**EXERCISE REQUIREMENTS**. Reproduce every one of the following rows verbatim, keeping their original order.

── TASK INPUTS ──

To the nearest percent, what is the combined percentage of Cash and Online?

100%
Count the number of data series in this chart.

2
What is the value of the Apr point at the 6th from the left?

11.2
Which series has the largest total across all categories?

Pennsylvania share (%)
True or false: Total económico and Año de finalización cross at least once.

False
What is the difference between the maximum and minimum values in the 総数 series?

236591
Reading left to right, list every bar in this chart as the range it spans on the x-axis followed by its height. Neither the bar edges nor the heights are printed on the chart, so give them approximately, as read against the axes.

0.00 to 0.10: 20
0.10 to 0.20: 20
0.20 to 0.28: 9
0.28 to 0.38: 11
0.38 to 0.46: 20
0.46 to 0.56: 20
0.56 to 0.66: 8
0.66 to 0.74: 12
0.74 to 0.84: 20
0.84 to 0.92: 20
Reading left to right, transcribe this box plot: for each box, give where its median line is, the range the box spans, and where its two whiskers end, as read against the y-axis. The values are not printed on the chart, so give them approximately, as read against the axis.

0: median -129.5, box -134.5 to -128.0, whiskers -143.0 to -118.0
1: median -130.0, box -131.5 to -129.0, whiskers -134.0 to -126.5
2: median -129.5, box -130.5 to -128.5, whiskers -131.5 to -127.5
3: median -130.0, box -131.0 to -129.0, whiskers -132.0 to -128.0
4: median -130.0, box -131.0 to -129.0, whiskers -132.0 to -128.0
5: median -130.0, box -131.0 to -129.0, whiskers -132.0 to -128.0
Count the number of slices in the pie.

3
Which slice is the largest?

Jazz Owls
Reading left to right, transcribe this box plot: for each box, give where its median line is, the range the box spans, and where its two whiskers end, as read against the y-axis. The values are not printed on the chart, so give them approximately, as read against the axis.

───

**REPLY**.
To the nearest percent, what is the combined percentage of Cash and Online?

100%
Count the number of data series in this chart.

2
What is the value of the Apr point at the 6th from the left?

11.2
Which series has the largest total across all categories?

Pennsylvania share (%)
True or false: Total económico and Año de finalización cross at least once.

False
What is the difference between the maximum and minimum values in the 総数 series?

236591
Reading left to right, list every bar in this chart as the range it spans on the x-axis followed by its height. Neither the bar edges nor the heights are printed on the chart, so give them approximately, as read against the axes.

0.00 to 0.10: 20
0.10 to 0.20: 20
0.20 to 0.28: 9
0.28 to 0.38: 11
0.38 to 0.46: 20
0.46 to 0.56: 20
0.56 to 0.66: 8
0.66 to 0.74: 12
0.74 to 0.84: 20
0.84 to 0.92: 20
Reading left to right, transcribe this box plot: for each box, give where its median line is, the range the box spans, and where its two whiskers end, as read against the y-axis. The values are not printed on the chart, so give them approximately, as read against the axis.

0: median -129.5, box -134.5 to -128.0, whiskers -143.0 to -118.0
1: median -130.0, box -131.5 to -129.0, whiskers -134.0 to -126.5
2: median -129.5, box -130.5 to -128.5, whiskers -131.5 to -127.5
3: median -130.0, box -131.0 to -129.0, whiskers -132.0 to -128.0
4: median -130.0, box -131.0 to -129.0, whiskers -132.0 to -128.0
5: median -130.0, box -131.0 to -129.0, whiskers -132.0 to -128.0
Count the number of slices in the pie.

3
Which slice is the largest?

Jazz Owls
Reading left to right, transcribe this box plot: for each box, give where its median line is, the range the box spans, and where its two whiskers end, as read against the y-axis. The values are not printed on the chart, so give them approximately, as read against the axis.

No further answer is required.